# Eco Earth?



## weluvbettas (Aug 27, 2010)

Hey! You arent bettaboy off Bettafish.com are you?


----------



## BettaBoy (Dec 14, 2010)

No, Sorry.
I am Pomsizzle From betta fish.com thought.


----------



## Cichlidgirl91 (Aug 27, 2010)

I've wondered the same thing before!
I would assume it would be safe, since it's just coconut husks. I've made and used coconut caves and there's been no problem. I'm not sure if you would have a problem with it floating though.....
If you have a spare tank lying around, you could always experiment with it and let us know how it goes!
Sorry I don't have any real experience with it - I'm just theorizing.


----------



## Franco (Jun 13, 2010)

It would probably be similar to using large fiber peat but with less CEC. I don't think I would buy it just for a tank substrate when you can get a cubic meter of peat for like a buck or dirt for free outside.


----------



## BettaBoy (Dec 14, 2010)

Mabye mix it with cat litter? and then some ADA? IDk maybe. I feel soo smart using lingo!:hihi: 

I dont really want to Try it. cuase it it messes up a filter. :help: 
But it seems like a good idea.
I SHALL TRY IT
maybe.


----------



## BettaBoy (Dec 14, 2010)

Franco said:


> It would probably be similar to using large fiber peat but with less CEC. I don't think I would buy it just for a tank substrate when you can get a cubic meter of peat for like a buck or dirt for free outside.
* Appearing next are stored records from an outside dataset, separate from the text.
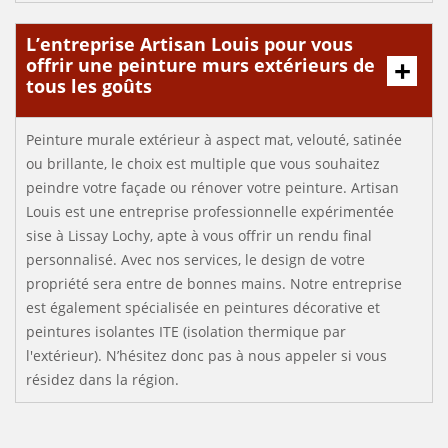
L’entreprise Artisan Louis pour vous
offrir une peinture murs extérieurs de
tous les goûts
Peinture murale extérieur à aspect mat, velouté, satinée
ou brillante, le choix est multiple que vous souhaitez
peindre votre façade ou rénover votre peinture. Artisan
Louis est une entreprise professionnelle expérimentée
sise à Lissay Lochy, apte à vous offrir un rendu final
personnalisé. Avec nos services, le design de votre
propriété sera entre de bonnes mains. Notre entreprise
est également spécialisée en peintures décorative et
peintures isolantes ITE (isolation thermique par
l'extérieur). N’hésitez donc pas à nous appeler si vous
résidez dans la région.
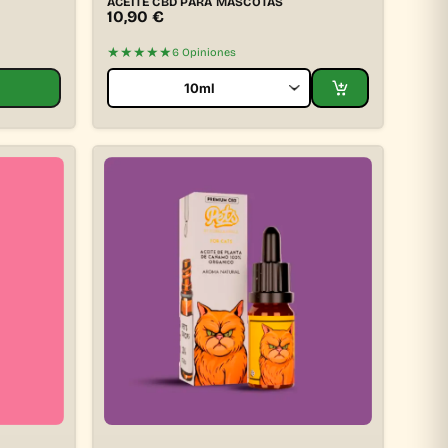
ACEITE CBD PARA MASCOTAS
10,90
€
★★★★★
6 Opiniones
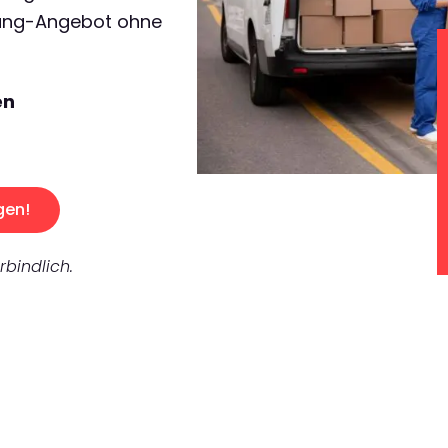
lung-Angebot ohne
en
gen!
rbindlich.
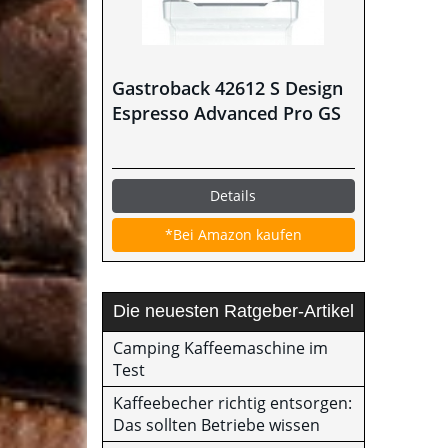
Gastroback 42612 S Design
Espresso Advanced Pro GS
Details
*Bei Amazon kaufen
Die neuesten Ratgeber-Artikel
Camping Kaffeemaschine im
Test
Kaffeebecher richtig entsorgen:
Das sollten Betriebe wissen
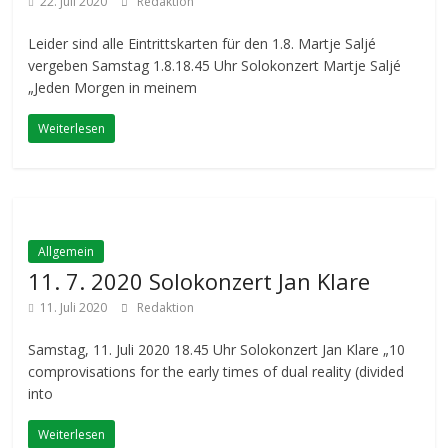
22. Juli 2020
Redaktion
Leider sind alle Eintrittskarten für den 1.8. Martje Saljé
vergeben Samstag 1.8.18.45 Uhr Solokonzert Martje Saljé
„Jeden Morgen in meinem
Weiterlesen
Allgemein
11. 7. 2020 Solokonzert Jan Klare
11. Juli 2020
Redaktion
Samstag, 11. Juli 2020 18.45 Uhr Solokonzert Jan Klare „10
comprovisations for the early times of dual reality (divided
into
Weiterlesen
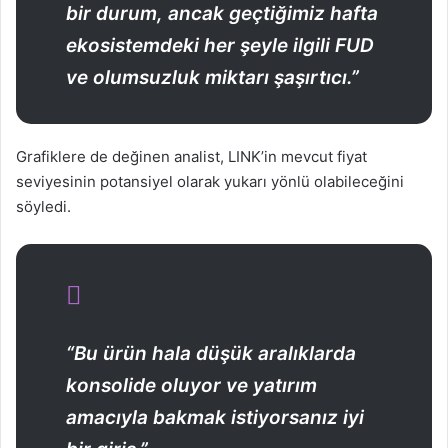
bir durum, ancak geçtiğimiz hafta
ekosistemdeki her şeyle ilgili FUD
ve olumsuzluk miktarı şaşırtıcı.”
Grafiklere de değinen analist, LINK’in mevcut fiyat
seviyesinin potansiyel olarak yukarı yönlü olabileceğini
söyledi.
“Bu ürün hala düşük aralıklarda
konsolide oluyor ve yatırım
amacıyla bakmak istiyorsanız iyi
 But, there was once something that i heard was good


----------



## Cichlidgirl91 (Aug 27, 2010)

Is there a particular reason you want to use it? I know some people use peat for breeding killies and others use it for lowering pH. Just curious what purpose you're wanting it to serve.


----------



## Diana (Jan 14, 2010)

Cat litter is not so great. Tends to break down and cloud the water. If you are looking for an economical substrate for a planted tank with shrimp, most average fish and so on here are a few ideas:

Soil from the garden. 

Mineralize that soil. 

Soil Master Select, Turface and similar products. (50 lb bag was under $20, and this is enough for a 6' long tank, or a lot of smaller tanks)

Pool filter sand (not as good as any of the above, no CEC) Check local pool supply stores for pricing. 

Other sand. Go to a masonry, or rock yard. Sometimes they have bagged sand in different grades. Like pool filter sand, no CEC, so not the best. Blasting sand is OK. Play sand is not. Too many fines. 

Swimming pool decorative quartz: Used to be 3M Colorquartz, but they are no longer making it. This is like sand, but heavier. Good to top off a soil, but no CEC. 

Peat Moss is fine for breeding Kilies, but I have tried it as a substrate and it is very messy. The water does not cloud, but when the substrate is disturbed bits of peat moss drift around in the tank. I am using for my carnivorous plant riparium, but the water is only a few inches deep, and there are no fish.


----------